We have three more consecutive Monday meetings with the plastic surgeon as well as our first meeting with the oncologist coming this week.  We are both a little nervous about that as we still haven’t heard how our oncotype scores have come out.

Right now the pain comes when she has been upright too long.  I don’t think this is going to change until she gets swapped out with implants.  It looks like we will be living with Vicodin and Adavan for a couple more months.  Hopefully we can both find more distractions to keep our minds busy over the next couple weeks.
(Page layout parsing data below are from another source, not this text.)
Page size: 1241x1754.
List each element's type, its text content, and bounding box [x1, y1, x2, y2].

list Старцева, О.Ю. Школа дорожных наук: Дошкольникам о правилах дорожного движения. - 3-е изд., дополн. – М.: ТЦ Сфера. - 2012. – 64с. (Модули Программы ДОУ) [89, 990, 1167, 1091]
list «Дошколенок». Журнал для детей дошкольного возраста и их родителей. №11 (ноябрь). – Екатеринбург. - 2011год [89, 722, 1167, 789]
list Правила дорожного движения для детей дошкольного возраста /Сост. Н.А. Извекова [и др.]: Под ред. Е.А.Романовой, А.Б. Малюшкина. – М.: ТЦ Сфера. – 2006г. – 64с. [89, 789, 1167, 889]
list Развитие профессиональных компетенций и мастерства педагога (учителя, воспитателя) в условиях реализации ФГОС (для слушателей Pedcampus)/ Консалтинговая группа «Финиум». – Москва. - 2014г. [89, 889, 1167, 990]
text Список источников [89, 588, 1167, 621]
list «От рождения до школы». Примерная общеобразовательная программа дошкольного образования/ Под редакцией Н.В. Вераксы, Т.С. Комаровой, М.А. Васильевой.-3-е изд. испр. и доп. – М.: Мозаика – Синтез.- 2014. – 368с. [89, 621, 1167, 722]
Think , Laugh & Cry – A Loving Fight against Breast Cancer

“Don’t forget to think, laugh and cry everyday.”

 

(note, wrote this on the way down to LA this morning).

 

Those famous words from Jim Valvano came to mind as I watched Oprah’s episode with Christina Applegate and breast cancer last night.  I cried not just for our situation, not just for Christina, but for all people suffering from any kind of cancer.

 

Today as I make (made) one of my day-long trips down to Hollywood for business, I just find myself wrapped in thought and emotion.  This is a trip I was supposed to make weeks ago, but everyone delayed the meeting mostly because I couldn’t make it because of my wife’s surgery.  Short plane rides, showers and bathroom stalls are just some of those places where time stands still and all my emotions come flooding in.  Sitting on a plane and just starting to cry is a weird thing.  I think of those times with my dad in the hospital, then my mom in the hospital and now with my wife’s visits to the hospital and think how lucky I am to still have two of those three people left in my life.

 

This morning was the first day I ever recall walking as a family to school.  You see it on TV where the family unit of four walks to school together down a tree-lined street.  We held hands said hello to other kids and parents we met.  It felt so normal.  We kissed our kids, sending them off with a hearty “Take care of your body” and my wife and I walked back to our car holding hands.  We never hold hands.  Is this the new us?  I don’t know if we can do that forever, but it sure felt nice.

 

Although I’ll be back tonight, I am still concerned for my wife, wanting to make sure she is okay.  She promised that she’d take it easy as long as I made sure to immerse myself back in my work and stop worrying just a little.  I can try that.  I reminded her that I just have a whole new appreciation for how much it means for her to still be with me.

 

One of the movies showing on the plane in October is “The Bucket List” starring Morgan Freeman and Jack Nicholson.  It’s about two guys with terminal cancer who have a list of things to do before they “kick the bucket”.  We wanted to see that movie before she was diagnosed.  I think we need a good laugh now and will watch it this weekend.  We might also find it inspiring.

 

Yes, definitely doing a little laughing, thinking and crying today.  It does feel good to let those emotions out. It feels real human.  The words my wife took from Oprah’s show with Christina Applegate were those words that Melissa Etheridge gave her, “This is a blessing and you now can live your life the way you want to”  or something like that.  Well blessing isn’t really the right word here.  A wake up call?  Maybe that is it.  We had definitely started doing that and my wife was onboard with that mentality, but we had forgotten it.  She told me this morning before I left, ” I need to put the past behind and start living.”